Unfortunately the date is completely off the flan - but you can't have everything!


In fact, thanks to the word .ARG. the coin can be identified as an oord 1644-49 (PW 6017.) Earlier issues (PW 6015) have a differently shaped shield. This type also occurs dateless, but since the date is in the crown, the information is off-flan.

obv: Frisian nobleman, sword on shoulder, dividing F   O (Frisiae ordines) in circle - NISI DOMINVS NOBISCVM or variant - unless the lord is with us
rev: Frisian crowned arms, crown breaking through circle - MOneta.NOVA.ARGentevm.ORDINvm.FRisiae or variant - new silver coin of the estates of Friesland.
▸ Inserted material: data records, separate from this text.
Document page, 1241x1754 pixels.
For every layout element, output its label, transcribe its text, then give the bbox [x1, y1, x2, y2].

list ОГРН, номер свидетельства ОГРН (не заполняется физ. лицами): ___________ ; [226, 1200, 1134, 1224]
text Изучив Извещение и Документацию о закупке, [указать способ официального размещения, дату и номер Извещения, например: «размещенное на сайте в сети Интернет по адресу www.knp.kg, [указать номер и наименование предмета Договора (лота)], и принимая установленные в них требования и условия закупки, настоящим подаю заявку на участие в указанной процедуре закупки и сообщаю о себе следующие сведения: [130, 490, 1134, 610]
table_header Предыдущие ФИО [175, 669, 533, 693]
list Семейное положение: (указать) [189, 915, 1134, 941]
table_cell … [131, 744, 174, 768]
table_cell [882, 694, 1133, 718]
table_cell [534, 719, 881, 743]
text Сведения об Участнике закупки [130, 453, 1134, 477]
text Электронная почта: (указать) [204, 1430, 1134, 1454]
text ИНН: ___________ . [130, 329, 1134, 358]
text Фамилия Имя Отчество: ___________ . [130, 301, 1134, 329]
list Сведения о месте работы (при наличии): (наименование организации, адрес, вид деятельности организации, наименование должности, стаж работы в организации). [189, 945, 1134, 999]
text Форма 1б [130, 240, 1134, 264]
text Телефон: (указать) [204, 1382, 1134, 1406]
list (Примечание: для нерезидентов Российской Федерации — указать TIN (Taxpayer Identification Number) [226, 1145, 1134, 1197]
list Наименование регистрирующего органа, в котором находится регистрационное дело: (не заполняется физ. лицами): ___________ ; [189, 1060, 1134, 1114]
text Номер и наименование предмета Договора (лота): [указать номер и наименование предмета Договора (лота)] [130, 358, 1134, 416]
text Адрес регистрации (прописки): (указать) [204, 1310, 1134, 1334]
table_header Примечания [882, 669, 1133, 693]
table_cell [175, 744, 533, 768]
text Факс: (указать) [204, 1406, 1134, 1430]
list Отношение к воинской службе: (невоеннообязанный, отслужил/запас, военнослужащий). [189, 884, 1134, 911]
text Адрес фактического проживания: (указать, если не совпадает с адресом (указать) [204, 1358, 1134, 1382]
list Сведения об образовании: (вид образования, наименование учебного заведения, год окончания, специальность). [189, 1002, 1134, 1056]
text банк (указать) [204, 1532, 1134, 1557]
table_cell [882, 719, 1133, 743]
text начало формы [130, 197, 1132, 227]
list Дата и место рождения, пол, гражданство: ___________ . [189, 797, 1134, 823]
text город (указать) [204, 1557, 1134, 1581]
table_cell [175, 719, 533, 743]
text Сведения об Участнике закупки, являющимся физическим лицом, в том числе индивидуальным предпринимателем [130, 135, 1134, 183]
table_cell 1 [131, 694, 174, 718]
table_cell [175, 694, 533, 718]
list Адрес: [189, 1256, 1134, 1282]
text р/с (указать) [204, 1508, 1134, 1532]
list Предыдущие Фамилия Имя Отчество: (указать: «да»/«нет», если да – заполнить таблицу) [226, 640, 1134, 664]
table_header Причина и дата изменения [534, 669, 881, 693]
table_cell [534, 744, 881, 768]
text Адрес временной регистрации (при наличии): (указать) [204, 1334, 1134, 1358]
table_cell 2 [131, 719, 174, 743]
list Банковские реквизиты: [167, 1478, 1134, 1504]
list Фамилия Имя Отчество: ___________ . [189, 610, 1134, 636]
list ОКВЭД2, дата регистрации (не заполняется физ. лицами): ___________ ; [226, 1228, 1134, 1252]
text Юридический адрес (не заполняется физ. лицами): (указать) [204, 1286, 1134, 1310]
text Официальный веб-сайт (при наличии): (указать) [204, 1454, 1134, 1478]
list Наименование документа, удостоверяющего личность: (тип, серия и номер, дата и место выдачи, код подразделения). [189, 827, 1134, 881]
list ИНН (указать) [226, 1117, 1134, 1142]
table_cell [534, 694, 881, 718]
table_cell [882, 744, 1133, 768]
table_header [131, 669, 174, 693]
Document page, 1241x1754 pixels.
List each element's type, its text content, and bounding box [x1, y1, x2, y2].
It is not known why this coin has ARG in its legend. I like the theory that the engraver mixed up the die with that of the quarter florijn struck since 1601. The most striking difference with this coin is that instead of F   O, there is 7   S (denomination, 7 stuivers) on both sides of the bust. Nobody seems to have cared much, as the error wasn't corrected.

An unidentified coin is a piece of metal. An identified coin is a piece of history.